── Records to process ──
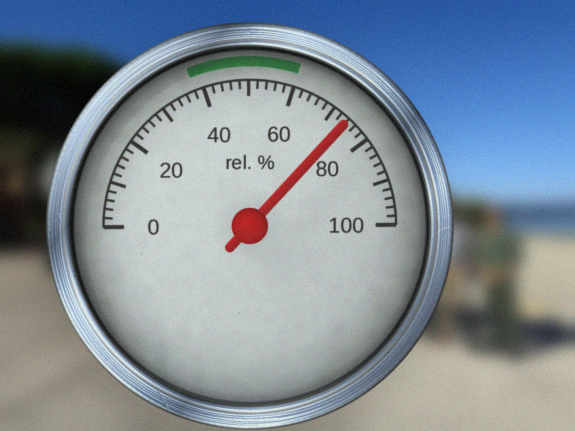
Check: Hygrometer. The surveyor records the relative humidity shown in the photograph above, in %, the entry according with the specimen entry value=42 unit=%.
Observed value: value=74 unit=%
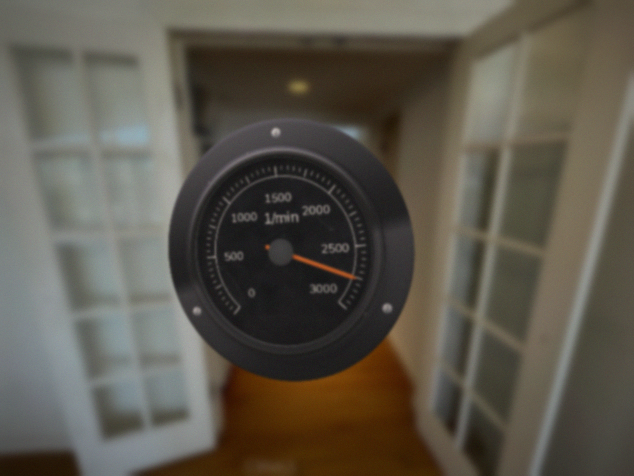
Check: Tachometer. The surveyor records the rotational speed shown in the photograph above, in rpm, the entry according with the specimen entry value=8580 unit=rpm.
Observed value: value=2750 unit=rpm
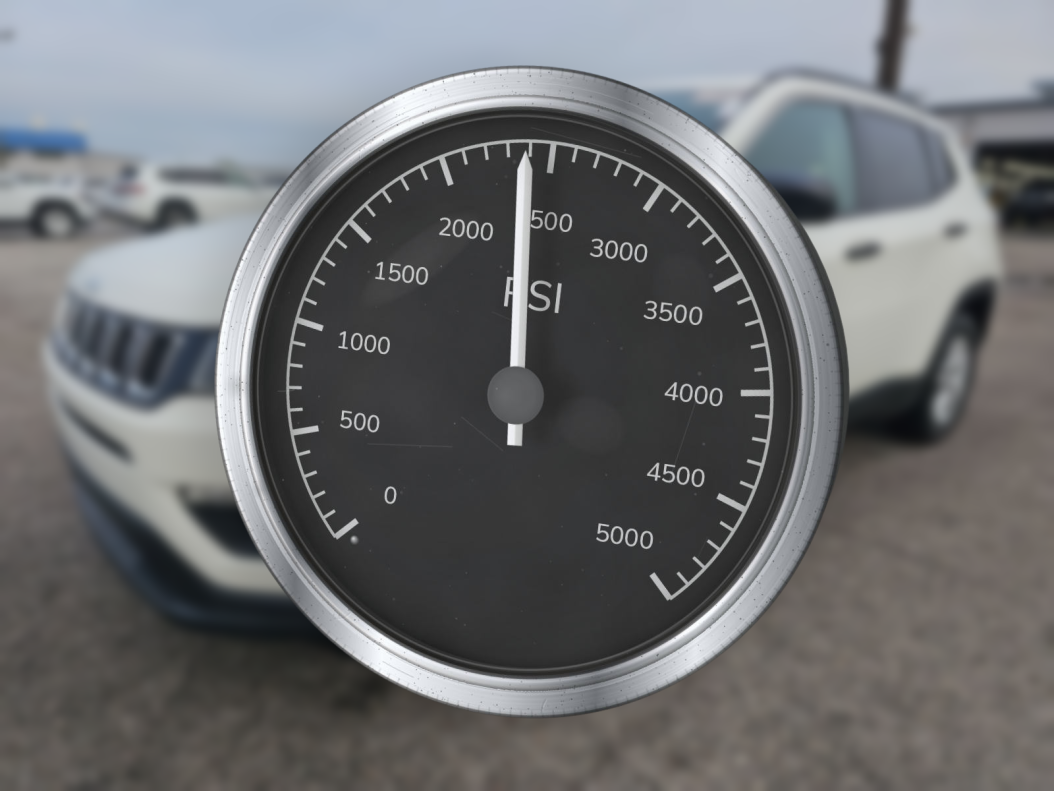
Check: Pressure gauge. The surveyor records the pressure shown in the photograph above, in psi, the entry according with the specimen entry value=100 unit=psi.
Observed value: value=2400 unit=psi
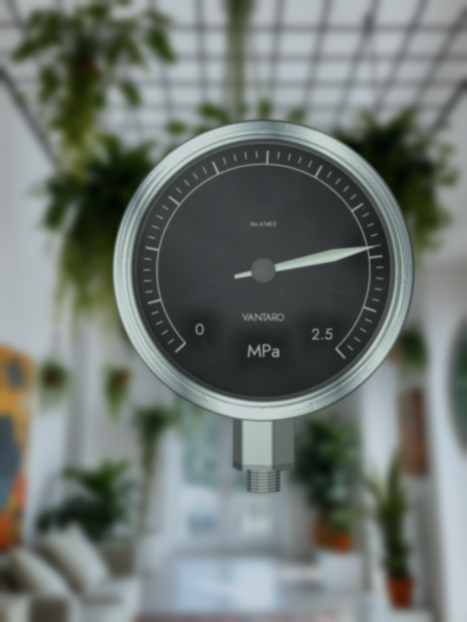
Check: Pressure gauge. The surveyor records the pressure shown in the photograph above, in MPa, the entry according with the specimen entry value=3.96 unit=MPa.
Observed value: value=1.95 unit=MPa
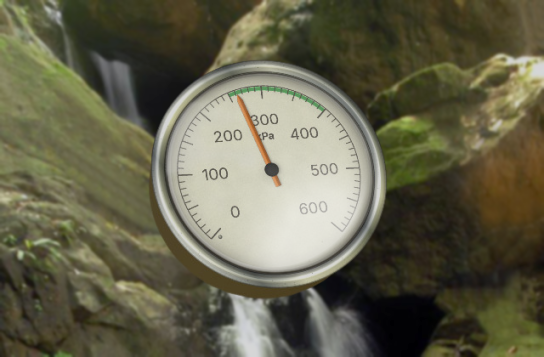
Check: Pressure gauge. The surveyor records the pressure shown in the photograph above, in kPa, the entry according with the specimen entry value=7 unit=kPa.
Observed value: value=260 unit=kPa
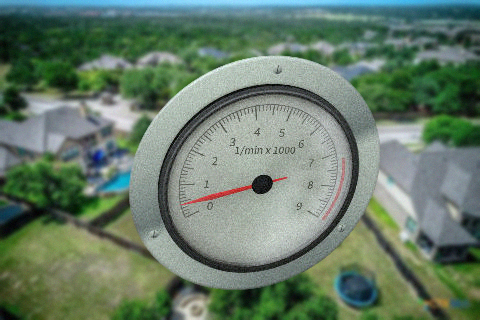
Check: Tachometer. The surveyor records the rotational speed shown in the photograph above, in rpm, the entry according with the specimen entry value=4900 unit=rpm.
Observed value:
───
> _What to work on_
Please retype every line of the listing above word for word, leaving out the pictures.

> _Exercise solution_
Check: Hygrometer. The surveyor records the relative humidity shown in the photograph above, in %, the entry according with the specimen entry value=42 unit=%.
Observed value: value=74 unit=%
Check: Tachometer. The surveyor records the rotational speed shown in the photograph above, in rpm, the entry according with the specimen entry value=8580 unit=rpm.
Observed value: value=2750 unit=rpm
Check: Pressure gauge. The surveyor records the pressure shown in the photograph above, in psi, the entry according with the specimen entry value=100 unit=psi.
Observed value: value=2400 unit=psi
Check: Pressure gauge. The surveyor records the pressure shown in the photograph above, in MPa, the entry according with the specimen entry value=3.96 unit=MPa.
Observed value: value=1.95 unit=MPa
Check: Pressure gauge. The surveyor records the pressure shown in the photograph above, in kPa, the entry according with the specimen entry value=7 unit=kPa.
Observed value: value=260 unit=kPa
Check: Tachometer. The surveyor records the rotational speed shown in the photograph above, in rpm, the entry according with the specimen entry value=4900 unit=rpm.
Observed value:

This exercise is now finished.